Last but not least, lets take a look at the cpu subsystem. This subsystem allows you to put some limits on the CPU utilization, here a list of the files you can use to tune it:

root@ubuntu-server:/home/juan# ls /sys/fs/cgroup/MyHierarchy/cpu.*
/sys/fs/cgroup/MyHierarchy/cpu.cfs_period_us
/sys/fs/cgroup/MyHierarchy/cpu.cfs_quota_us
/sys/fs/cgroup/MyHierarchy/cpu.shares
/sys/fs/cgroup/MyHierarchy/cpu.stat
root@ubuntu-server:/home/juan#


for the sake of me going to bed early I will only test cpu.shares feature. This share value defines a relative weight that the processes under a cgroup will have compared to processes on different cgroups, and this impacts directly on the amount of CPU time the processes can have.
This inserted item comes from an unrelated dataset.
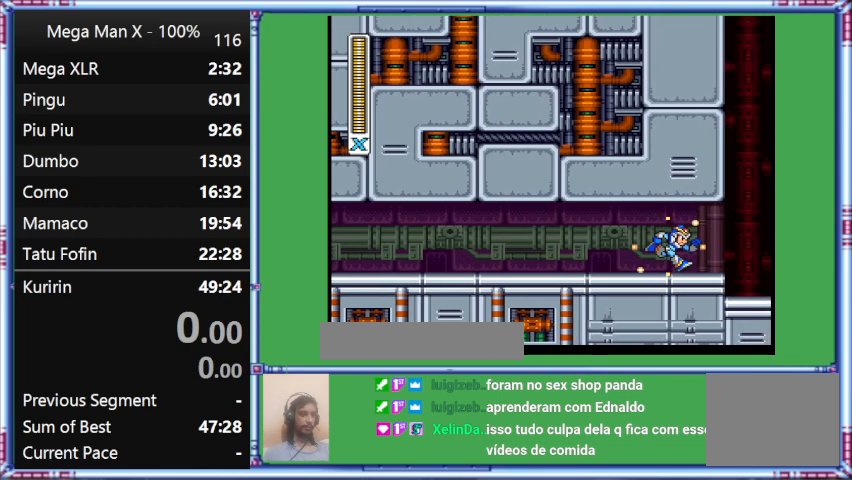
{"buttons": [], "events": [[100, "Y", "up"]]}
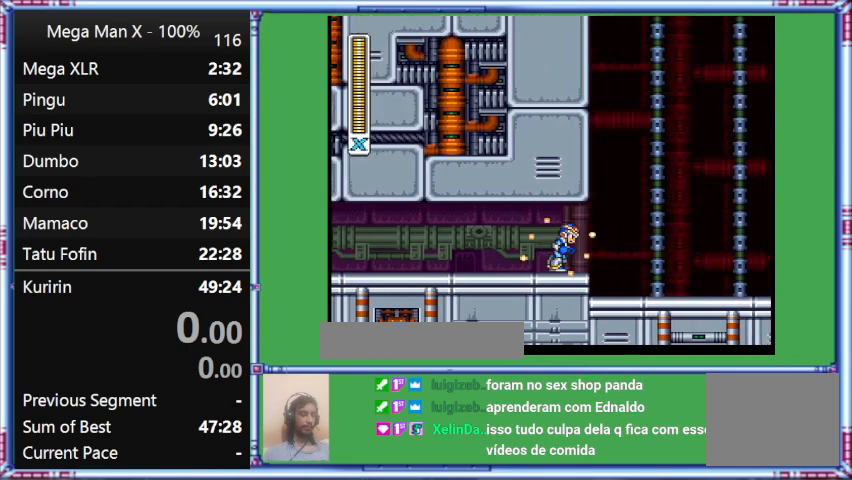
{"buttons": ["Y"], "events": [[33, "Y", "down"]]}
For example lets take the default value for the root cgroup:

root@ubuntu-server:/home/juan# cat /sys/fs/cgroup/MyHierarchy/cpu.shares
1024
root@ubuntu-server:/home/juan#


this means all the processes in this cgroup have that particular weight, so if we set the following weights on SubCgroup1 and SubCgroup2:

root@ubuntu-server:/home/juan# echo 512 > /sys/fs/cgroup/MyHierarchy/SubCgroup1/cpu.shares
root@ubuntu-server:/home/juan# echo 256 > /sys/fs/cgroup/MyHierarchy/SubCgroup2/cpu.shares
root@ubuntu-server:/home/juan#

what we mean is processes under SubCgroup1 will have half the CPU time than processes in the root cgroup and twice than processes under SubCgroup2. This is easy to see in the following ps output:

root@ubuntu-server:/home/juan# ps aux --sort=-pcpu|head
USER       PID %CPU %MEM    VSZ   RSS TTY      STAT START   TIME COMMAND
juan     23289 58.0  0.5   8264  2616 pts/2    R    04:02   0:11 dd if=/dev/zero of=/dev/null bs=1M count=512000000
juan     23288 32.4  0.5   8264  2616 pts/5    R    04:02   0:06 dd if=/dev/zero of=/dev/null bs=1M count=512000000
juan     23290 14.5  0.5   8264  2680 pts/0    R    04:02   0:02 dd if=/dev/zero of=/dev/null bs=1M count=512000000

root         1  0.0  0.5  33492  2772 ?        Ss   Apr03   0:00 /sbin/init
root         2  0.0  0.0      0     0 ?        S    Apr03   0:00 [kthreadd]
root         3  0.0  0.0      0     0 ?        S    Apr03   0:00 [ksoftirqd/0]
root         5  0.0  0.0      0     0 ?        S<   Apr03   0:00 [kworker/0:0H]
root         6  0.0  0.0      0     0 ?        S    Apr03   0:02 [kworker/u2:0]
root         7  0.0  0.0      0     0 ?        S    Apr03   0:01 [rcu_sched]
root@ubuntu-server:/home/juan# cat /proc/23288/cgroup
4:cpu,memory,blkio,name=MyHierarchy:/SubCgroup1
1:name=systemd:/user/1000.user/5.session
root@ubuntu-server:/home/juan# cat /proc/23289/cgroup
4:cpu,memory,blkio,name=MyHierarchy:/
1:name=systemd:/user/1000.user/7.session
root@ubuntu-server:/home/juan# cat /proc/23290/cgroup
4:cpu,memory,blkio,name=MyHierarchy:/SubCgroup2
1:name=systemd:/user/1000.user/6.session
root@ubuntu-server:/home/juan# 



We can see from the CPU utilization column how the process under the root cgroup 23289 is using 58% of the CPU while the process under SubCgroup1 23288 is using 32.4% and the one in SubCgroup2 23290 14.5%.



Wrapping up:

 

Cgroups are awesome!, they provide a simple interface to a set of resource control capabilities that you can leverage on your Linux systems. There are many subsystems you can use, so for sure you will find the right one for your use case, no matter how weird it is xD. If you can choose... go with some RHEL like distribution, since they come with a set of scripts that can make your life way easier when it comes to handling cgroups, if you can't... be patiente and have fun with mount/umount hahaha.